Alain Villez est conseiller technique pour le secteur personnes âgées à l’Uniopss (Union nationale interfédérale des œuvres et organismes privés non lucratifs sanitaires et sociaux). Il fait le point sur les garanties données par Laurence Rossignol, récemment nommée secrétaire d’État chargée de la Famille, des Personnes âgées et de l’Autonomie. Par ailleurs, il revient sur la situation européenne au lendemain des élections et un mois après la publication, par le réseau Uniopss-Uriopss et les associations de solidarité, d’un plaidoyer intitulé « Pour une Europe solidaire, plus proche des citoyens ».
Depuis le remaniement ministériel et le départ de Michèle Delaunay, comment appréhendez-vous la réforme attendue concernant le vieillissement ?
Alain Villez : Nous avions fait part à Laurence Rossignol de nos inquiétudes. Elle nous avait donné l’assurance que le projet de loi serait soumis au Conseil des ministres puis adopté par le Gouvernement avant l’été avant d’être transmis au Parlement… Certes, le texte a été présenté en Conseil des ministres le 3 juin mais le calendrier parlementaire disponible à ce jour ne courant pas au-delà du mois de juillet, nous n’avons pas encore la preuve que ce calendrier sera tenu ! Il est en revanche confirmé que la loi se déclinera en deux temps. La question de la réforme des financements de la tarification des Ehpad est ainsi toujours renvoyée à une deuxième loi qui devrait être l’objet de concertations au cours de la deuxième moitié du mandat présidentiel. Or, cette seconde moitié de mandat débutant dès 2015, nous pensons qu’il ne faut pas s’attendre à ce que ce volet voie réellement le jour en dépit des promesses. Et Marisol Touraine ne nous avait pas rassurés lors de son discours, fin mai, à l’occasion de l’inauguration des Salons de la santé et de l’autonomie. Elle a certes fait une allusion aux Paerpa et à la loi mais elle ne nous a donné aucune garantie. Tout cela est assez préoccupant.
Avez-vous eu des précisions sur d’éventuelles modifications du projet de loi préparé par Michèle Delaunay ?

(Travail demandé) Reproduisez à l'identique le passage du texte fourni ci-dessus compris entre « Alain Villez est » et « le vieillissement ? », ces deux segments inclus.

(Données fournies)

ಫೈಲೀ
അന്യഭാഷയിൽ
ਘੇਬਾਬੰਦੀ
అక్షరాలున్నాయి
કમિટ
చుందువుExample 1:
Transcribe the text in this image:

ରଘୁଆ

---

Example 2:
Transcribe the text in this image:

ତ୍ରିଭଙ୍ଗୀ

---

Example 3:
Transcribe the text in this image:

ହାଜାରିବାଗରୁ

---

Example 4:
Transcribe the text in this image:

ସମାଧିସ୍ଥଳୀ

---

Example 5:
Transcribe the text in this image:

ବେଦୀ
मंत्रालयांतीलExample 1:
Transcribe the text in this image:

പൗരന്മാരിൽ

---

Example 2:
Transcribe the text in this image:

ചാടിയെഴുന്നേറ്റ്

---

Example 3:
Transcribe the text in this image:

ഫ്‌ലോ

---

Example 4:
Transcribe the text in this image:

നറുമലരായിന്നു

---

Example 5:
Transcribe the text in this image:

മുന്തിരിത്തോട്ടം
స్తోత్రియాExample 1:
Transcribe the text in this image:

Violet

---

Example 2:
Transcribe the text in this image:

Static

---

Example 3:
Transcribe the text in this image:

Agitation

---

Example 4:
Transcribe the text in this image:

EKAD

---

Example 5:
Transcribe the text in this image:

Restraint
==
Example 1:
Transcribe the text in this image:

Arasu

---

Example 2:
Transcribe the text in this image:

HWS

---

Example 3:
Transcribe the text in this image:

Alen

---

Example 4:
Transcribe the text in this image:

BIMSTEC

(Réponse)
Alain Villez est conseiller technique pour le secteur personnes âgées à l’Uniopss (Union nationale interfédérale des œuvres et organismes privés non lucratifs sanitaires et sociaux). Il fait le point sur les garanties données par Laurence Rossignol, récemment nommée secrétaire d’État chargée de la Famille, des Personnes âgées et de l’Autonomie. Par ailleurs, il revient sur la situation européenne au lendemain des élections et un mois après la publication, par le réseau Uniopss-Uriopss et les associations de solidarité, d’un plaidoyer intitulé « Pour une Europe solidaire, plus proche des citoyens ».
Depuis le remaniement ministériel et le départ de Michèle Delaunay, comment appréhendez-vous la réforme attendue concernant le vieillissement ?